The harshest critique from operators, not brokers

The Shared Practices transcript is opinionated, but it explains why many dentists feel burned later. Scott Leune argues that sellers can brag about a "five multiple" while forgetting debt, taxes, and the pay cut from going from owner to associate. In the transcript he says a seller who used to take home "$400 grand a year" might become an associate making "$200 grand a year," and warns that after debt and taxes "you may be negative multiple by selling." Source: https://sharedpracticespodcast.com/episodes/should-i-sell-to-a-dso/

That is not neutral analysis, but it is a useful counterweight to promotional DSO marketing because it focuses on cash actually kept, not enterprise value promised.

Conclusion

The post is directionally right.
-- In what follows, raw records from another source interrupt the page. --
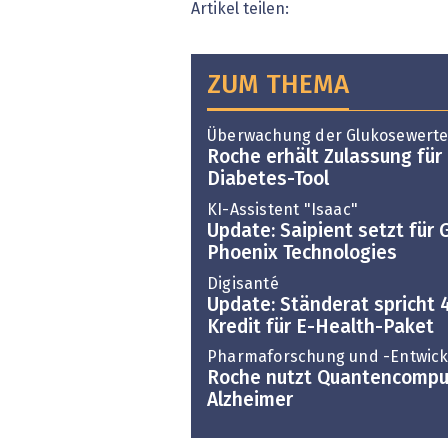
Artikel teilen:
ZUM THEMA
Überwachung der Glukosewert
Roche erhält Zulassung für
Diabetes-Tool
KI-Assistent "Isaac"
Update: Saipient setzt für
Phoenix Technologies
Digisanté
Update: Ständerat spricht 
Kredit für E-Health-Paket
Pharmaforschung und -Entwick
Roche nutzt Quantencomput
Alzheimer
The recurring pattern across broker, legal, operator, and seller sources is that a DSO headline offer usually combines at least four economic layers: immediate cash, deferred or contingent cash, a required employment term, and sometimes rollover equity whose value depends on a future recap. Once you add management fees, normalized EBITDA adjustments, and LOI exclusivity, the number that got the seller excited at the start can be very different from the money, control, and certainty they end up with.

The precise scam is not necessarily fraud. It is compression: a buyer compresses an asset sale, a compensation plan, and an investment pitch into one flattering headline number, and many sellers do not separate those pieces until after they have already signed away leverage.